Apple highlighted plans for more AI tools designed to simplify people’s lives and make its products even more intuitive. It also provided an early glimpse at the biggest redesign of its iPhone software in a decade. In doing so, Apple executives refrained from issuing bold promises of breakthroughs that punctuated recent conferences, prompting CFRA analyst Angelo Zino to deride the event as a “dud” in a research note.
In 2023, Apple unveiled a mixed-reality headset that has been little more than a niche product, and last year WWDC trumpeted its first major foray into the AI craze with an array of new features highlighted by the promise of a smarter and more versatile version of its virtual assistant, Siri — a goal that has yet to be realized.
“This work needed more time to reach our high-quality bar,” Craig Federighi, Apple’s top software executive, said Monday at the outset of the conference. The company didn’t provide a precise timetable for when Siri’s AI upgrade will be finished but indicated it won’t happen until next year at the earliest.
“The silence surrounding Siri was deafening,” said Forrester Research analyst Dipanjan Chatterjee said. “No amount of text corrections or cute emojis can fill the yawning void of an intuitive, interactive AI experience that we know Siri will be capable of when ready. We just don’t know when that will happen. The end of the Siri runway is coming up fast, and Apple needs to lift off.”

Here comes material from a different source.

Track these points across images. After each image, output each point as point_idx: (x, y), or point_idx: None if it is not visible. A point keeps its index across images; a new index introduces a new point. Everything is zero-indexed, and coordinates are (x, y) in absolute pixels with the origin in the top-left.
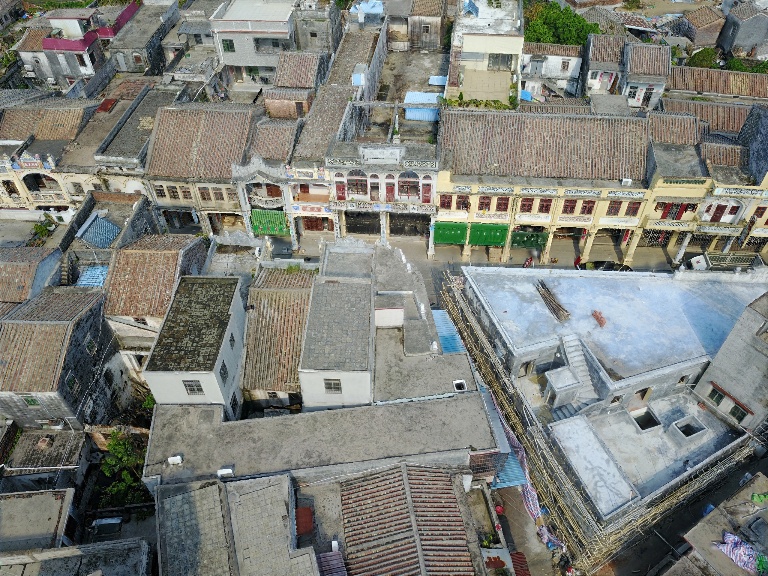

The showcase unfolded amid nagging questions about whether Apple has lost some of the mystique and innovative drive that has made it a tech trendsetter during its nearly 50-year history.
Instead of making a big splash as it did with the Vision Pro headset and its AI suite, Apple took a mostly low-key approach that emphasized its effort to spruce up the look of its software with a new design called “Liquid Glass” while also unveiling a new hub for its video games and new features like a “Workout Buddy” to help manage physical fitness.
Apple executives promised to make its software more compatible with the increasingly sophisticated computer chips that have been powering its products while also making it easier to toggle between the iPhone, iPad, and Mac.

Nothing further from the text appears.